Jurisprudencia. Se confirma la sentencia que, al condenar al imputado como autor penalmente responsable de los delitos de lesiones leves agravadas por haber sido cometidas contra quien mantuvo una relación de pareja, robo en grado de tentativa y robo agravado por haber sido cometido en las inmediaciones de un espectáculo deportivo en grado de tentativa, todos en concurso real entre sí, impuso una pena única de cuatro años y ocho meses de prisión, accesorias legales y costas, comprensiva de la pena de dos años de prisión impuesta en dicha condena y de la pena única de tres años de prisión y costas dictada en otra causa - que a su vez comprendió la pena de seis meses de prisión y costas dictada en ese proceso por el delito de robo en grado de tentativa y la de tres años de prisión en suspenso que fue impuesta en otra causa-, y revocó la libertad condicional que le fuera otorgada. Ello así, en tanto no asiste razón alguna a la defensa en cuanto afirmó que, a efectos de habilitar la revocación de ese beneficio de libertad condicional y la consecuente unificación de esa pena con la dictada en autos, sería necesario que el pronunciamiento de condena por el hecho juzgado en la presente causa por el "nuevo delito" hubiera sido dictado antes del agotamiento de la pena impuesta por el "primer hecho" por el cual el condenado gozaba de libertad condicional, pues el propio texto del art. 15, Código Penal, impone como única condición para la revocatoria de la libertad condicional previamente concedida, que el penado haya cometido, durante la vigencia del beneficio, un nuevo hecho delictivo.[1]

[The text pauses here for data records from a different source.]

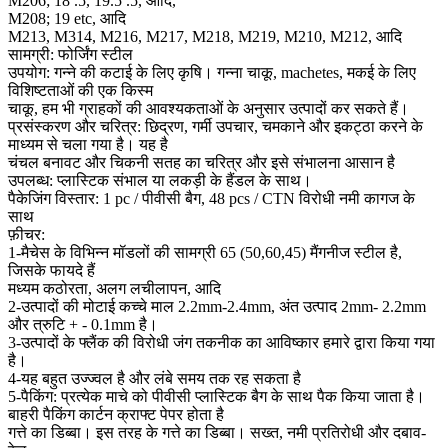
M206; 18 .5, 19.5 .5, आदि,
M208; 19 etc, आदि
M213, M314, M216, M217, M218, M219, M210, M212, आदि
सामग्री: फोर्जिंग स्टील
उपयोग: गन्ने की कटाई के लिए कृषि। गन्ना चाकू, machetes, मकई के लिए
विशिष्टताओं की एक किस्म
चाकू, हम भी ग्राहकों की आवश्यकताओं के अनुसार उत्पादों कर सकते हैं।
प्रसंस्करण और चरित्र: छिद्रण, गर्मी उपचार, चमकाने और इकट्ठा करने के
माध्यम से चला गया है। यह है
चंचल बनावट और चिकनी सतह का चरित्र और इसे संभालना आसान है
उपलब्ध: प्लास्टिक संभाल या लकड़ी के हैंडल के साथ।
पैकेजिंग विस्तार: 1 pc / पीवीसी बैग, 48 pcs / CTN विरोधी नमी कागज के
साथ
फ़ीचर:
1-मैचेस के विभिन्न मॉडलों की सामग्री 65 (50,60,45) मैंगनीज स्टील है,
जिसके फायदे हैं
मध्यम कठोरता, अलग लचीलापन, आदि
2-उत्पादों की मोटाई कच्चे माल 2.2mm-2.4mm, अंत उत्पाद 2mm- 2.2mm
और त्रुटि + - 0.1mm है।
3-उत्पादों के फ्लैंक की विरोधी जंग तकनीक का आविष्कार हमारे द्वारा किया गया
है।
4-यह बहुत उज्ज्वल है और लंबे समय तक रह सकता है
5-पैकिंग: प्रत्येक माचे को पीवीसी प्लास्टिक बैग के साथ पैक किया जाता है।
बाहरी पैकिंग कार्टन क्राफ्ट पेपर होता है
गत्ते का डिब्बा। इस तरह के गत्ते का डिब्बा। सख्त, नमी प्रतिरोधी और दबाव-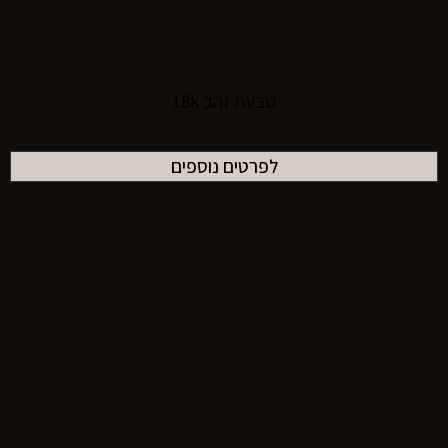
טבעת זהב 18k
לפרטים נוספים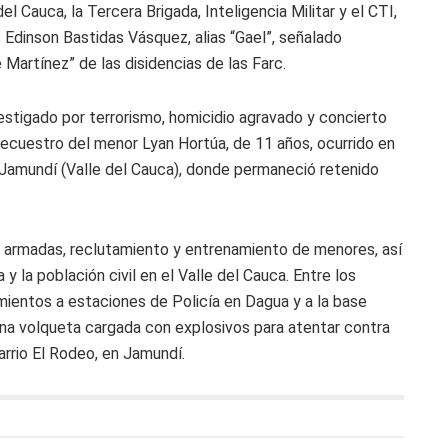
el Cauca, la Tercera Brigada, Inteligencia Militar y el CTI,
 Edinson Bastidas Vásquez, alias “Gael”, señalado
 Martínez” de las disidencias de las Farc.
vestigado por terrorismo, homicidio agravado y concierto
l secuestro del menor Lyan Hortúa, de 11 años, ocurrido en
 Jamundí (Valle del Cauca), donde permaneció retenido
 armadas, reclutamiento y entrenamiento de menores, así
 la población civil en el Valle del Cauca. Entre los
mientos a estaciones de Policía en Dagua y a la base
una volqueta cargada con explosivos para atentar contra
barrio El Rodeo, en Jamundí.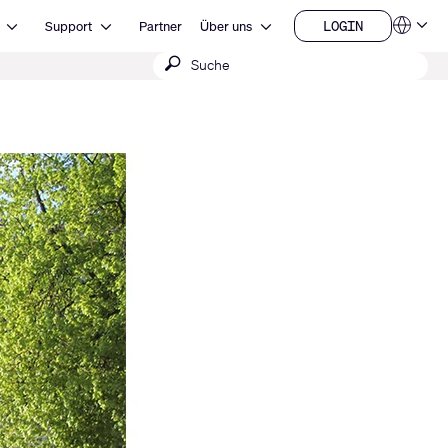
Open Ressourcen
Open Support
Open Über uns
LOGIN
Support
Partner
Über uns
Sprachen
LOGIN
Suche
QSYS.com (English)
India (English)
absenden
Deutsch
Español
Français
日本語
한국어
China (中文)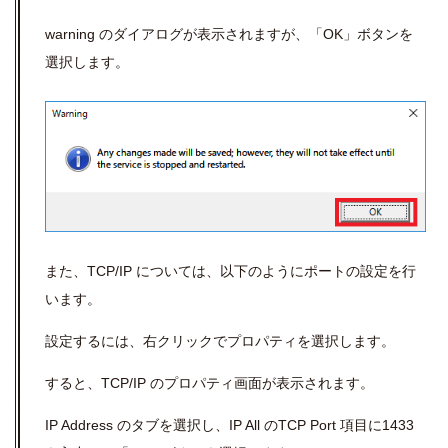
warning のダイアログが表示されますが、「OK」ボタンを
選択します。
また、TCP/IP については、以下のようにポートの設定を行
います。
設定するには、右クリックでプロパティを選択します。
すると、TCP/IP のプロパティ画面が表示されます。
IP Address のタブを選択し、IP All のTCP Port 項目に1433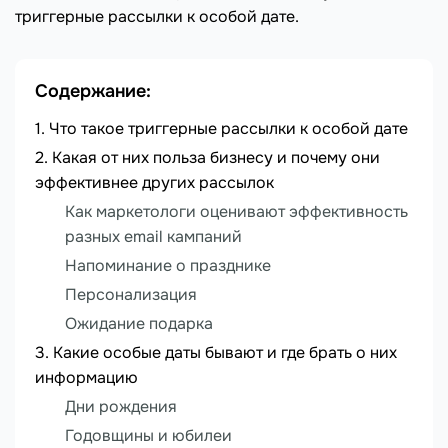
триггерные рассылки к особой дате.
Содержание:
Что такое триггерные рассылки к особой дате
Какая от них польза бизнесу и почему они
эффективнее других рассылок
Как маркетологи оценивают эффективность
разных email кампаний
Напоминание о празднике
Персонализация
Ожидание подарка
Какие особые даты бывают и где брать о них
информацию
Дни рождения
Годовщины и юбилеи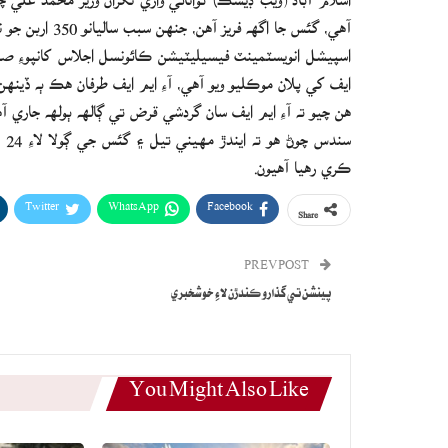
آهي، گئس جا اگهه فريز آهن، جنهن سبب ساليانو 350 اربن جو نقصان ٿي رهيو آهي، سڄي ملڪ ۾ گئس جا اگهه وڌائڻا پوندا.
اسپيشل انويسٽمينٽ فيسيليٽيشن ڪائونسل اجلاس کانپوءِ صحاف
ايف کي پلان موڪليو ويو آهي، آءِ ايم ايف طرفان هڪ ٻه ڏينهن
هن چيو ته آءِ ايم ايف سان گردشي قرض تي ڳالهه ٻولهه جاري
سن
ڪري رهيا آهيون.
Twitter
WhatsApp
Facebook
Share
PREV POST
پينشن تي گذارو ڪندڙن لاءِ خوشخبري
You Might Also Like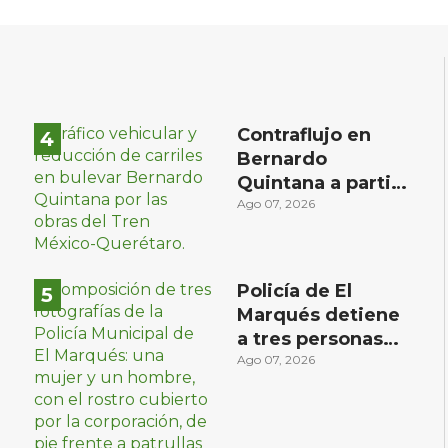
Contraflujo en
Bernardo
Quintana a partir
del sábado 8: tres
Ago 07, 2026
carriles al sur, dos
al norte
Policía de El
Marqués detiene
s
a tres personas
con distintos
Ago 07, 2026
narcóticos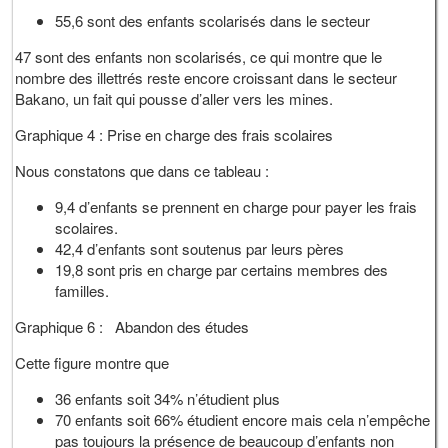
55,6 sont des enfants scolarisés dans le secteur
47 sont des enfants non scolarisés, ce qui montre que le
nombre des illettrés reste encore croissant dans le secteur
Bakano, un fait qui pousse d’aller vers les mines.
Graphique 4 : Prise en charge des frais scolaires
Nous constatons que dans ce tableau :
9,4 d’enfants se prennent en charge pour payer les frais
scolaires.
42,4 d’enfants sont soutenus par leurs pères
19,8 sont pris en charge par certains membres des
familles.
Graphique 6 : Abandon des études
Cette figure montre que
36 enfants soit 34% n’étudient plus
70 enfants soit 66% étudient encore mais cela n’empêche
pas toujours la présence de beaucoup d’enfants non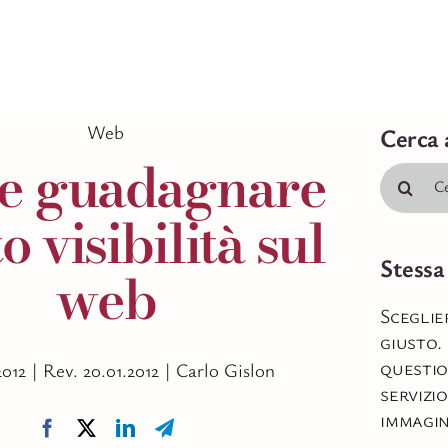
Web
Cerca 
e guadagnare
Cerca
per:
o visibilità sul
Stessa
web
Sceglie
giusto.
questio
2012 |
Rev. 20.01.2012 |
Carlo Gislon
servizio
immagi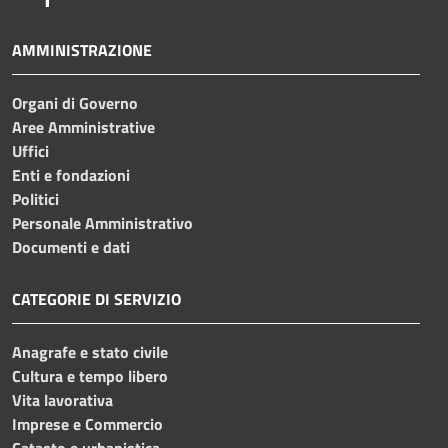
AMMINISTRAZIONE
Organi di Governo
Aree Amministrative
Uffici
Enti e fondazioni
Politici
Personale Amministrativo
Documenti e dati
CATEGORIE DI SERVIZIO
Anagrafe e stato civile
Cultura e tempo libero
Vita lavorativa
Imprese e Commercio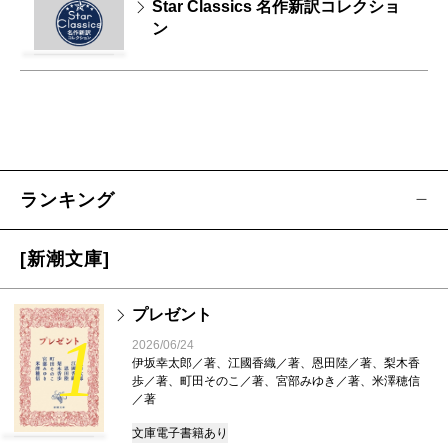
Star Classics 名作新訳コレクショ
ン
ランキング
[新潮文庫]
プレゼント
1
2026/06/24
伊坂幸太郎／著、江國香織／著、恩田陸／著、梨木香
歩／著、町田そのこ／著、宮部みゆき／著、米澤穂信
／著
文庫
電子書籍あり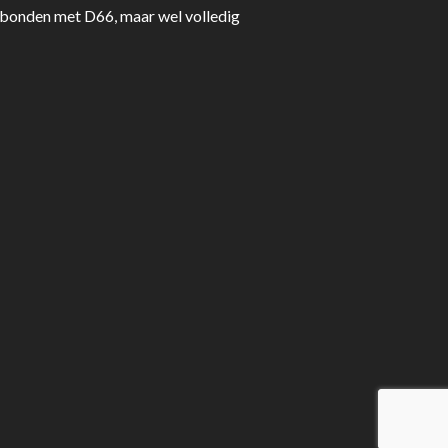
erbonden met D66, maar wel volledig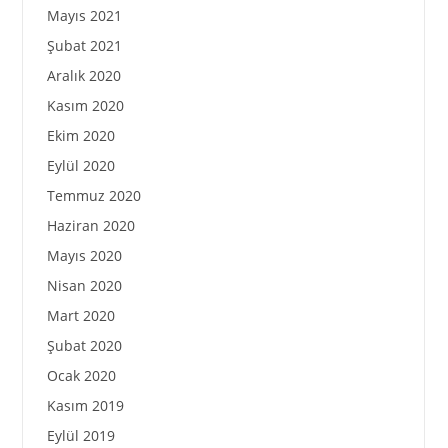
Mayıs 2021
Şubat 2021
Aralık 2020
Kasım 2020
Ekim 2020
Eylül 2020
Temmuz 2020
Haziran 2020
Mayıs 2020
Nisan 2020
Mart 2020
Şubat 2020
Ocak 2020
Kasım 2019
Eylül 2019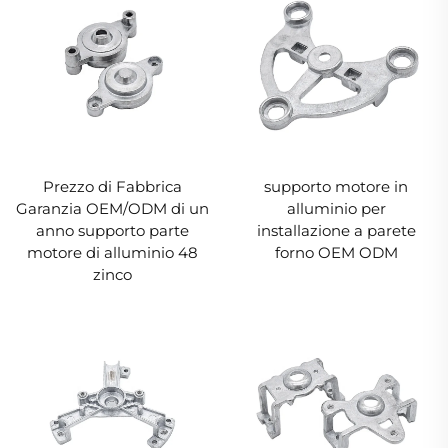
Prezzo di Fabbrica
supporto motore in
Garanzia OEM/ODM di un
alluminio per
anno supporto parte
installazione a parete
motore di alluminio 48
forno OEM ODM
zinco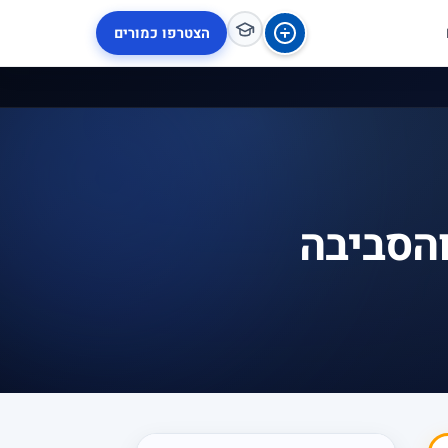
הצטרפו כמורים
והסביבה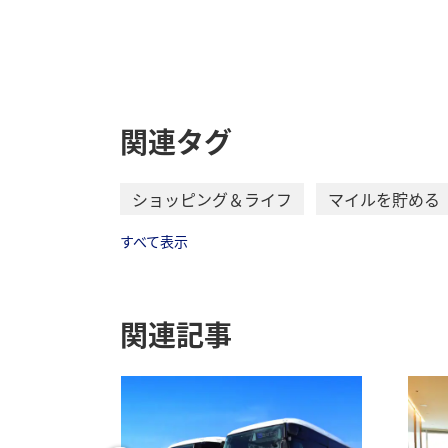
関連タグ
ショッピング＆ライフ
マイルを貯める
すべて表示
関連記事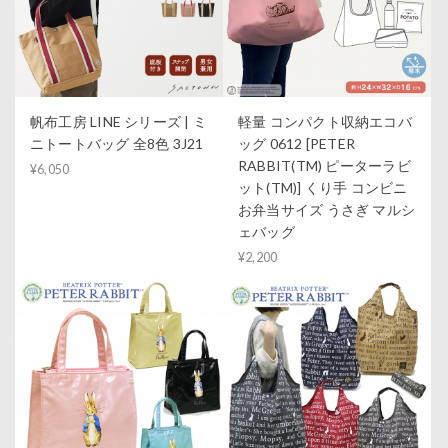
帆布工房 LINE シリーズ | ミ
軽量 コンパクト収納エコバ
ニトートバッグ 全8色 3J21
ッグ 0612 [PETER
RABBIT(TM) ピーターラビ
¥6,050
ット(TM)] くり手 コンビニ
お弁当サイズ うさぎ マルシ
ェバッグ
¥2,200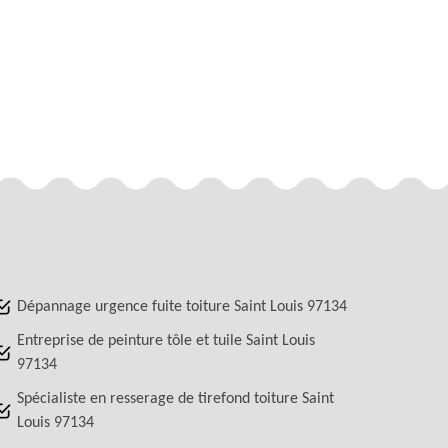
Dépannage urgence fuite toiture Saint Louis 97134
Entreprise de peinture tôle et tuile Saint Louis
97134
Spécialiste en resserage de tirefond toiture Saint
Louis 97134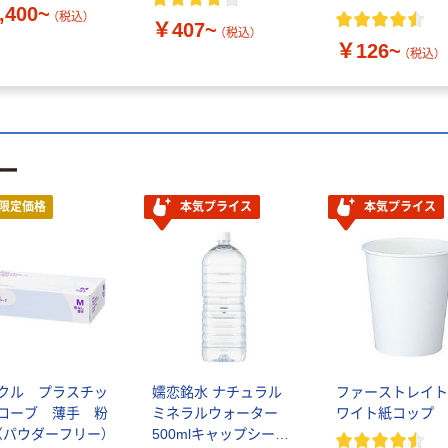
,400~
（税込）
￥407~
（税込）
￥126~
（税込）
ー
限定価格
本気プライス
本気プライス
クル プラスチッ
嬬恋銘水 ナチュラル
ファーストレイト
ローブ 薄手 粉
ミネラルウォーター
ワイト紙コップ
（パウダーフリー）
500mlキャップシール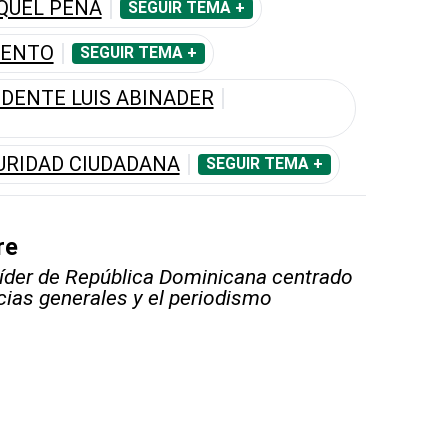
QUEL PEÑA
SEGUIR TEMA +
IENTO
SEGUIR TEMA +
IDENTE LUIS ABINADER
URIDAD CIUDADANA
SEGUIR TEMA +
re
líder de República Dominicana centrado
icias generales y el periodismo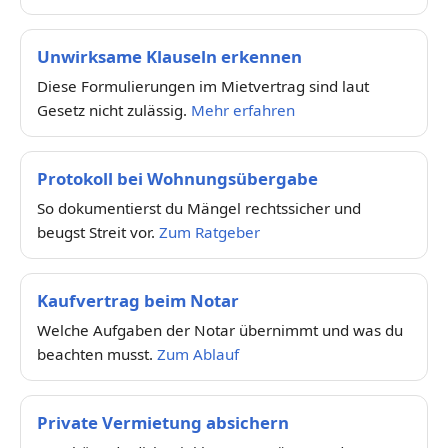
Unwirksame Klauseln erkennen
Diese Formulierungen im Mietvertrag sind laut
Gesetz nicht zulässig.
Mehr erfahren
Protokoll bei Wohnungsübergabe
So dokumentierst du Mängel rechtssicher und
beugst Streit vor.
Zum Ratgeber
Kaufvertrag beim Notar
Welche Aufgaben der Notar übernimmt und was du
beachten musst.
Zum Ablauf
Private Vermietung absichern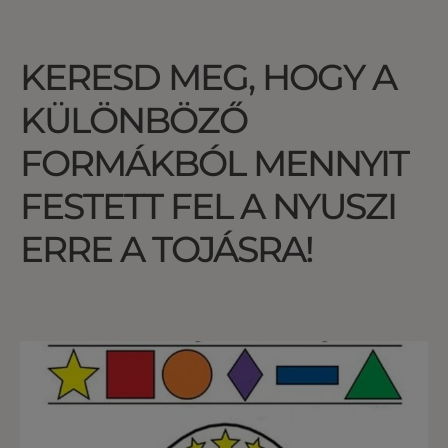
KERESD MEG, HOGY A
KÜLÖNBÖZŐ
FORMÁKBÓL MENNYIT
FESTETT FEL A NYUSZI
ERRE A TOJÁSRA!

A los efectos de calcular el vencimiento de
la pena impuesta, por aplicación analógica del artículo, no debe computarse el
período gozado en libertad asistida si se ha cometido un nuevo delito durante
la misma.[2]
Corresponde rechazar el recurso de casación
contra la decisión que desestima tener por cumplida la pena a un año de prisión
como autor del delito de robo y en consecuencia, deja sin efecto la anotación
conjunta del imputado. La decisión de "anotación conjunta" del
detenido, fue consecuencia necesaria de la declaración de rebeldía no impugnada
en su momento por la defensa. En este sentido, la reposición presentada
aparenta ser una presentación en término oportuno pero, en realidad, está
dirigida contra una decisión firme, porque lo que se pretende modificar se
consolidó con la declaración de rebeldía. La anotación conjunta no era más que
un reflejo de aquello. En aquel acto nacieron los efectos concretos que se
desprenden de una orden de captura vigente: la anotación conjunta que, por una
vía indirecta y extemporánea, pretende cuestionar la declaración de rebeldía
adoptada que, notificada, no fue cuestionada y se encuentra firme. La detención
conjunta, dispuesta para que se cumpla con lo que resta de pena por la condena
dictada producto de la sentencia que homologó un juicio abreviado, es correcta
y legal porque se corresponde con la consecuencia prevista en el art. 333, CPPN
y 15 del Código Penal, y no puede cuestionarse en este momento.[3]
[1] Echeverría, Jonathan Alejandro s.
Robo. Cámara Nacional de Casación en lo Criminal y Correccional Sala III;
15-abr-2016.
[2] TC0001 LP 47896 RSD-300-12 S 20/04/2012 Juez NATIELLO (MI).
[3] Sánchez, Julio César s. Robo.
Cámara Nacional de Casación en lo Criminal y Correccional Sala I; 30-mar-2016.